Nevertheless, we acknowledge that SHT-Pro as described here could be further improved in several simple ways. First, the aliquoting of initial stool samples is presently the most labor-intensive and time-consuming step of the overall process. In our diet study, each sample was aliquoted by hand from the original specimen collection vessel to the 96-well bead-beating plate (Fig. 1A). Given that this is a common obstacle for DNA and protein sample preparation pipelines alike, the microbiome field would benefit from an aliquoting technology targeted at this sample-handling burden. Next, while multichannel pipettes currently used in SHT-Pro were critical components, a 96-well pipettor (single head or as part of an automated system) could more uniformly and rapidly dispense buffers, thereby increasing the overall speed of the assay while decreasing the amount of hands-on time laboratory researchers must invest in an experiment and decreasing preparative variation. Additionally, we noted a large portion of time within SHT-Pro was spent evaporating and concentrating samples via Cetrivap/Speedvac vacuum-based concentrators (Fig. 2B). Given the larger volumes 96-well plates produce using our method (100 to 300 μl/well), this can be a significant hindrance to overall throughput. As such, an alternative method to concentrate peptides would significantly increase the throughput of SHT-Pro, potentially bringing sample preparation time to less than a day. Last is the issue of cost, which can become a deciding factor when selecting a protocol. Not including automation hardware, SHT-Pro can cost up to approximately $30 per sample when using the 96-well plate method, which is substantially more than a common in-solution digest. However, this must be weighed against the additional time and manpower it takes to process those same samples over a substantially longer time period.

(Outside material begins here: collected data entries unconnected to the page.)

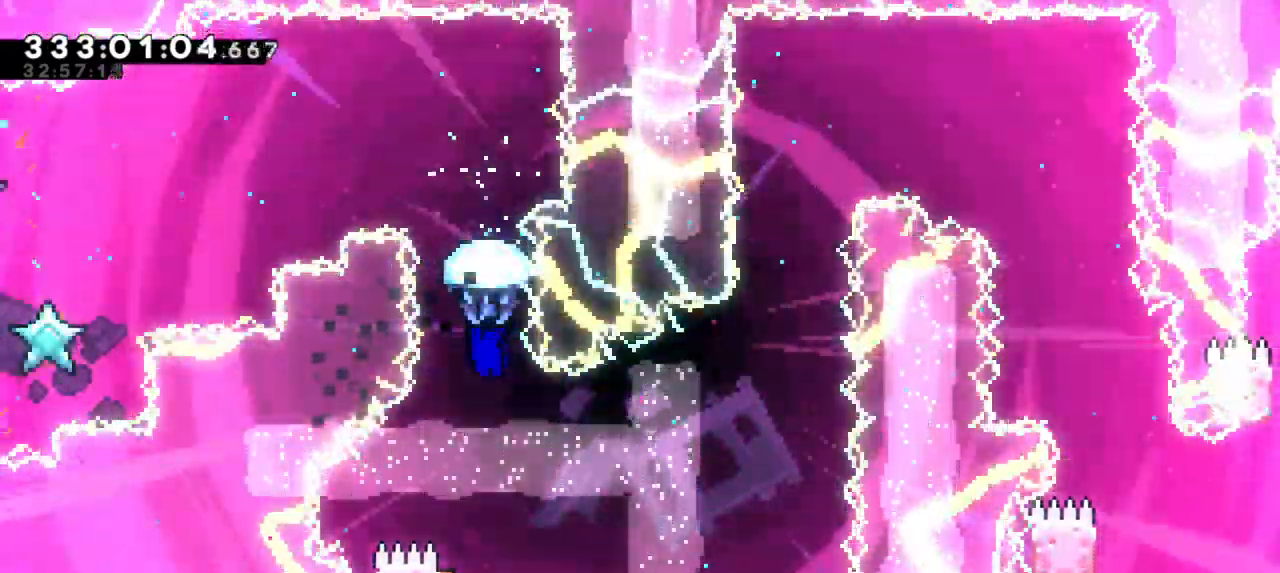
{"keys": [], "events": [[350, "grab", "up"]]}
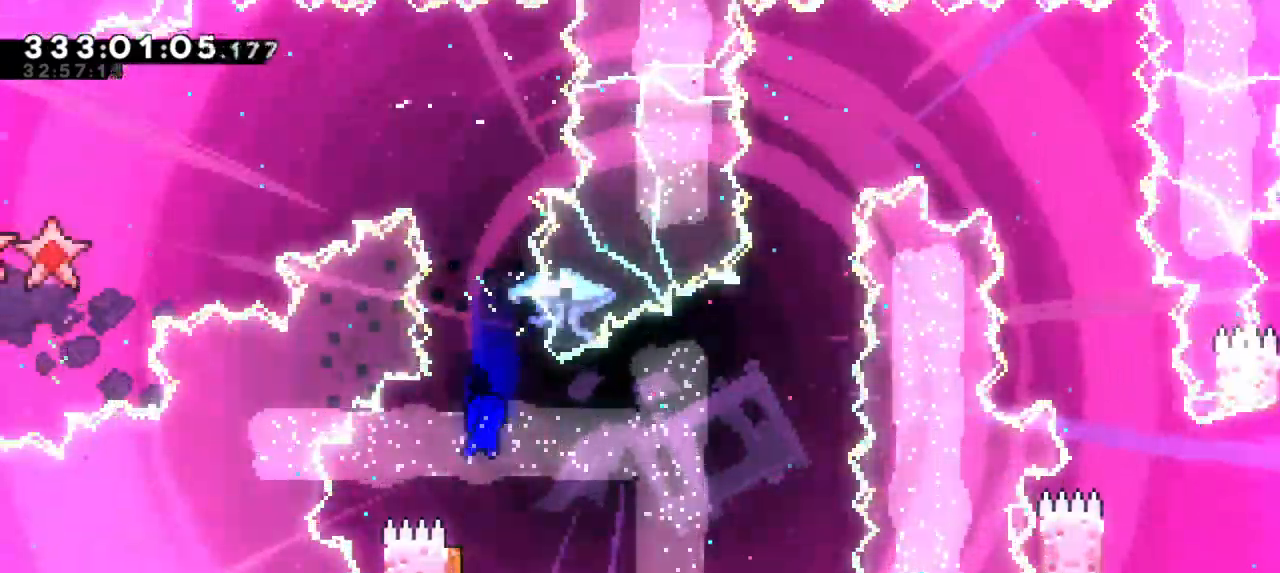
{"keys": [], "events": []}
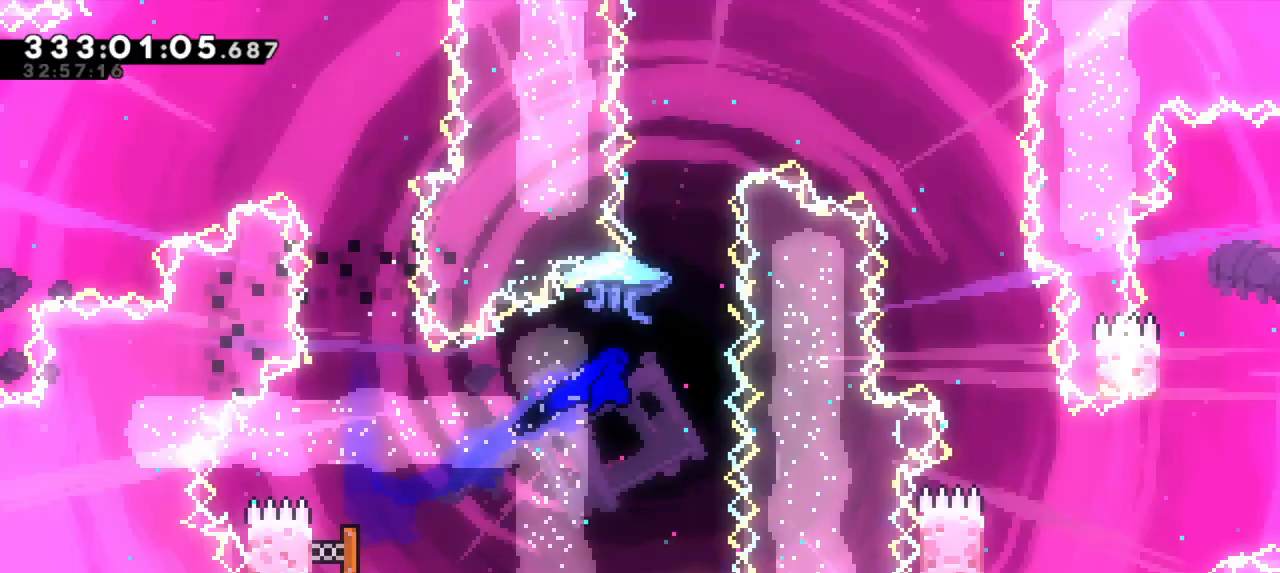
{"keys": ["grab"], "events": [[216, "dash", "down"], [216, "up", "down"], [333, "up", "up"], [366, "grab", "down"], [400, "dash", "up"]]}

In the current study, we observed over 5,600 proteins that could provide new biological insights into the impact of dietary fiber versus fermented foods. While this identification depth is greater than some of the first reported metaproteomic searches on stool, newer studies have reported substantially more host and microbial protein identifications (53,000 total proteins, various biological matrices) (9, 16, 20). We attribute the decreased number of identifications in our current study to several factors. First, our use of the TMT multiplexing reagent creates a bias toward proteins that are found in multiple samples: signals found in just one sample are diluted by the number of channels used (21). Thus, we suspect many low-abundant, sample-specific host and microbial proteins were not identified. To combat this, future iterations of SHT-Pro could incorporate peptide fractionation and longer mass spectrometry runs per sample, which has been shown to significantly increase identification of low-abundance host and microbial proteins (9). In this context, striking a balance between throughput and proteomic depth is crucial, as the biological and health-related significance of low-abundance proteins remains promising but unclear. Next, while the database used to search these samples (adapted from the Human Microbiome Project) is fairly extensive, the use of subject-specific metagenomes for the generation of protein databases would likely increase sample- and subject-specific protein identifications. Lastly, compared to previously published work, we injected approximately 4× less material into the mass spectrometer (0.5 μg versus 2 μg) (20). Given that, on average, we collected approximately 60 μg of peptide from each sample (over 100 μg/sample was collected in the pilot study), injecting more peptide or fractionating samples would likely increase our protein identification rate.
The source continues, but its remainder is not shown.